The primary anti-cancer mechanism involves the Benzimidazole class (which includes Mebendazole and Albendazole). These drugs bind to tubulin, a protein vital for forming the internal “scaffolding” (microtubules) that cells use to divide, migrate, and maintain structure.
In cancer cells, disrupting this scaffold causes the cell to malfunction and die, a process known as mitotic catastrophe. This is similar to how the drugs paralyze and starve the parasites.
Researchers, notably at institutions like Johns Hopkins, have found that certain drugs, particularly Ivermectin, can interfere with specific molecular pathways critical for tumor survival, such as the Wnt/β-catenin and PI3K/Akt/mTOR signaling cascades, effectively reducing tumor growth and inducing programmed cell death (apoptosis).
“This is not just about killing cells in a petri dish. The mechanism works because both cancer cells and parasites rely on hyperactive internal logistics. By collapsing the cellular highway, these inexpensive drugs are starving the tumor and making it vulnerable to existing chemotherapy.” – TheLink News Analysis
The real significance of this discovery, especially from the lens of African and emerging economies, is purely financial and logistical.

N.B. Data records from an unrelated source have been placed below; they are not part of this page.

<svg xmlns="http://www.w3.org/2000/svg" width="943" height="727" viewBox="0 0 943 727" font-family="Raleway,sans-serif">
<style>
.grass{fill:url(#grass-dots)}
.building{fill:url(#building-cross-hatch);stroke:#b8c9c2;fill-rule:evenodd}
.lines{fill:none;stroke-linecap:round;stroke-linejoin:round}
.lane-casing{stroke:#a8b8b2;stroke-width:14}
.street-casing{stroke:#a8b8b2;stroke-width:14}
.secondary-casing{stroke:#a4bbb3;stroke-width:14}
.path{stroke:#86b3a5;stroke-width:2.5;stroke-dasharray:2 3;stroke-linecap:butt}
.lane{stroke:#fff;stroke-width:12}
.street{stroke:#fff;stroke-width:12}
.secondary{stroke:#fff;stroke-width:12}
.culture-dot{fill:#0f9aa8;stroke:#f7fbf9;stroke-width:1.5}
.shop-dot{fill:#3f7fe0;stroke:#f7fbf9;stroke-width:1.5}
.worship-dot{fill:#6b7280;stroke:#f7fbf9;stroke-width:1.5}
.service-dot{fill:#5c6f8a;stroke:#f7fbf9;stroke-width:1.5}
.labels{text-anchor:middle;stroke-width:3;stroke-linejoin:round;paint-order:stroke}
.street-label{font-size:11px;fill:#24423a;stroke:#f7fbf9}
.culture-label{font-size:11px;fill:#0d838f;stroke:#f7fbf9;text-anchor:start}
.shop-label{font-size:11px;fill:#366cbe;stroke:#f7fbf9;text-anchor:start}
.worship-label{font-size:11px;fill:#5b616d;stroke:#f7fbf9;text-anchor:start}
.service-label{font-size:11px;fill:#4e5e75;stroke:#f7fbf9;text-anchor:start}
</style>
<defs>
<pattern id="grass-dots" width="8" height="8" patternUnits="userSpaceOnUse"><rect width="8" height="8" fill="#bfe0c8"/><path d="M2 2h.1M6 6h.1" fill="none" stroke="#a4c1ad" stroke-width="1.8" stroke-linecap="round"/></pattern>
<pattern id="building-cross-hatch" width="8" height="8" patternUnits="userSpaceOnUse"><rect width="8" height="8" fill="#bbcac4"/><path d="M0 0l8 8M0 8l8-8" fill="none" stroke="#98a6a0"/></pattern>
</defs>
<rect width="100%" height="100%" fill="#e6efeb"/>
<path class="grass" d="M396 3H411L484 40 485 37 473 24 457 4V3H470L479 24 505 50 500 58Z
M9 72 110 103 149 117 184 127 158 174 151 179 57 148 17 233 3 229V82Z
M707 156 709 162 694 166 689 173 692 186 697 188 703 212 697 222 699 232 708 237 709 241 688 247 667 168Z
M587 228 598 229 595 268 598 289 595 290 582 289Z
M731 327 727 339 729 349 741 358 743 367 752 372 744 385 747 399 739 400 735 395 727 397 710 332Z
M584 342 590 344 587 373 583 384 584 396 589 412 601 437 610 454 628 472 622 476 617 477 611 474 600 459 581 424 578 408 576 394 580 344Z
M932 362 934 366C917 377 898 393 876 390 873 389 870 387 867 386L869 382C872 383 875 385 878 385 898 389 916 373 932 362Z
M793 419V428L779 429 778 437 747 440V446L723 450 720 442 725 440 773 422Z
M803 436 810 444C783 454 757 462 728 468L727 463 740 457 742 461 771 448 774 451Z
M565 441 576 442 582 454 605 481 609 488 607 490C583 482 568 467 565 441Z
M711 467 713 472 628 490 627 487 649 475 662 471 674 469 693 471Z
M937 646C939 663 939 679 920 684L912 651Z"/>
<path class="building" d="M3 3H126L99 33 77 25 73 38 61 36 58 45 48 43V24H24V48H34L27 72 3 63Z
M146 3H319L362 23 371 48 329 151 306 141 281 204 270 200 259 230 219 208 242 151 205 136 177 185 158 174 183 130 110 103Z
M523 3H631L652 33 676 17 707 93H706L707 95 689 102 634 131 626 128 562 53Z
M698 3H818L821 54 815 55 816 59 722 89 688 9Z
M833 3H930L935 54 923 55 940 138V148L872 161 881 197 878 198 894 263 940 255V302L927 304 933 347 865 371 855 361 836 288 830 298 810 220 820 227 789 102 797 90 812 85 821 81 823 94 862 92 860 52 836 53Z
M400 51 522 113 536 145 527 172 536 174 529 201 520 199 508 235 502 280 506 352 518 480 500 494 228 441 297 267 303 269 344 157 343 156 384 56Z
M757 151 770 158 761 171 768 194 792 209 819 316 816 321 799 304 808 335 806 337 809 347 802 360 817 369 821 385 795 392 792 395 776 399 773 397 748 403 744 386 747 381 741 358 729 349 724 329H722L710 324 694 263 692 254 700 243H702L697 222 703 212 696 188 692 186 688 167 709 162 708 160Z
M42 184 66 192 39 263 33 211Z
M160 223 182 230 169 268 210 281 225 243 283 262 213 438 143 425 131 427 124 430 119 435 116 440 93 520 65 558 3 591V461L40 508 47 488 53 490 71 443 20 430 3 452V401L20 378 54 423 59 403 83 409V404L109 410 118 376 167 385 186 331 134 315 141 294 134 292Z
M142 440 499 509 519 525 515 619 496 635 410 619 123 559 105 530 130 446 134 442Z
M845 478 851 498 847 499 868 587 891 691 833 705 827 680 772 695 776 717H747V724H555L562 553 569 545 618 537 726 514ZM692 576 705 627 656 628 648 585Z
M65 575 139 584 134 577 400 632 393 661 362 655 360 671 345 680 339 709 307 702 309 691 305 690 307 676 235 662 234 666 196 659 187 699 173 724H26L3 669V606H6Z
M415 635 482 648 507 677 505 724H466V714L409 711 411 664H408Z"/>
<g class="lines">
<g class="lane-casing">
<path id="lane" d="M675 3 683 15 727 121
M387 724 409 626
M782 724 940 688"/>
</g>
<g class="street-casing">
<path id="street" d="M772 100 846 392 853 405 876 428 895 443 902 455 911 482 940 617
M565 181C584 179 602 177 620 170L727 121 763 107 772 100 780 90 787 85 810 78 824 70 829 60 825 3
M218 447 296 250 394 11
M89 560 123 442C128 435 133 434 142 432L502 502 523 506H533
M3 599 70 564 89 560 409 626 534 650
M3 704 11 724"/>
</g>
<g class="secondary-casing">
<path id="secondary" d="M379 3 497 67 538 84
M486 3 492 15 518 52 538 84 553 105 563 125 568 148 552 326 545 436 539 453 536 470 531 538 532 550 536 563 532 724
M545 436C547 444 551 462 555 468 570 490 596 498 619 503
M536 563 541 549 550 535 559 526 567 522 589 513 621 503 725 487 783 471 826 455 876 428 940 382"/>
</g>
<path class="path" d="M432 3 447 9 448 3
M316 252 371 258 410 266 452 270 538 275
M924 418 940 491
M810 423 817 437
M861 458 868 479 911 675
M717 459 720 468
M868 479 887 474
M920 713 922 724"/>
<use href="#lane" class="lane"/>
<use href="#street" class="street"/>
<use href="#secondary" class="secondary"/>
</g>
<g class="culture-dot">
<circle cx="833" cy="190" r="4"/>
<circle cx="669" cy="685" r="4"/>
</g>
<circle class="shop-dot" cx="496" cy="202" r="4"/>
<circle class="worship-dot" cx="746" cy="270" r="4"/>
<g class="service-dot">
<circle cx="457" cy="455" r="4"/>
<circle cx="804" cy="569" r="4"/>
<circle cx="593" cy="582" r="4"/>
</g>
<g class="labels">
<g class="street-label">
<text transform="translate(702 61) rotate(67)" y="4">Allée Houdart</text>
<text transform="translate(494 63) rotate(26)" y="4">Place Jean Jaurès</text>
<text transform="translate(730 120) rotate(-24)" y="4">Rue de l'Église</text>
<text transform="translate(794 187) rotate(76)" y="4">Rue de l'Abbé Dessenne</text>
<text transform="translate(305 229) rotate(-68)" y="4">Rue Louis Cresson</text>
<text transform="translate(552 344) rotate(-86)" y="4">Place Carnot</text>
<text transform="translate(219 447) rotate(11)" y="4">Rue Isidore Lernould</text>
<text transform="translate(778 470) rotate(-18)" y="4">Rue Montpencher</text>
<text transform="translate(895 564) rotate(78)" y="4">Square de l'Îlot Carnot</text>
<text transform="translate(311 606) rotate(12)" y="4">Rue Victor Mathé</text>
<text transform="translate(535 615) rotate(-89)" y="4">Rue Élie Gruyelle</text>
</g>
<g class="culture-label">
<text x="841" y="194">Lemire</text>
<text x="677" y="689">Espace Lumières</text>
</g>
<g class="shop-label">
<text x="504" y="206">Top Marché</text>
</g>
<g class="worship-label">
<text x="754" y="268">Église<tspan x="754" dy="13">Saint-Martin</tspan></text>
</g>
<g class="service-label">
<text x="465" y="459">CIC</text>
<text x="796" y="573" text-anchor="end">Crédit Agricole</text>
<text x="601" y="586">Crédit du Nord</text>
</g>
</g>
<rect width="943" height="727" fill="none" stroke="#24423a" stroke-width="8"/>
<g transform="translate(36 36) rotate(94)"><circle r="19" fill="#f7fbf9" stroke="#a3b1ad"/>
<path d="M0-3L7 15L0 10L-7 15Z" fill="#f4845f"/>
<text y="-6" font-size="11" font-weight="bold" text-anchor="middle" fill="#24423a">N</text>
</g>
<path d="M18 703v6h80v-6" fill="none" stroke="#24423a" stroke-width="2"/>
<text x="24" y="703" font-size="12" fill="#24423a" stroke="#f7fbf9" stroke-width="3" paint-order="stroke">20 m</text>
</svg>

A typical course of many frontline cancer drugs can cost tens of thousands of dollars. Drugs like Mebendazole can be purchased for less than $2 per pill and are on the World Health Organization’s List of Essential Medicines, meaning they are manufactured globally and readily accessible.
Repurposing drugs bypasses the estimated 10-15 years and $2.5 billion required for a new drug. Since the toxicity and dosing of these drugs are known, clinical trials can focus immediately on efficacy and synergy with existing treatments.
Research from the University of Glasgow, for example, showed that Mebendazole worked synergistically with the common chemotherapy drug Docetaxel to abolish tumour growth in mouse models of prostate cancer, one of the most common cancers affecting men globally.
While large-scale, conclusive human clinical trials are still pending for many applications, the early results have already spurred numerous ongoing Phase I/II trials, including studies combining Ivermectin with immunotherapy for hard-to-treat cancers like Triple-Negative Breast Cancer.
The promise is a future where effective combination cancer therapy is financially within reach for all nations.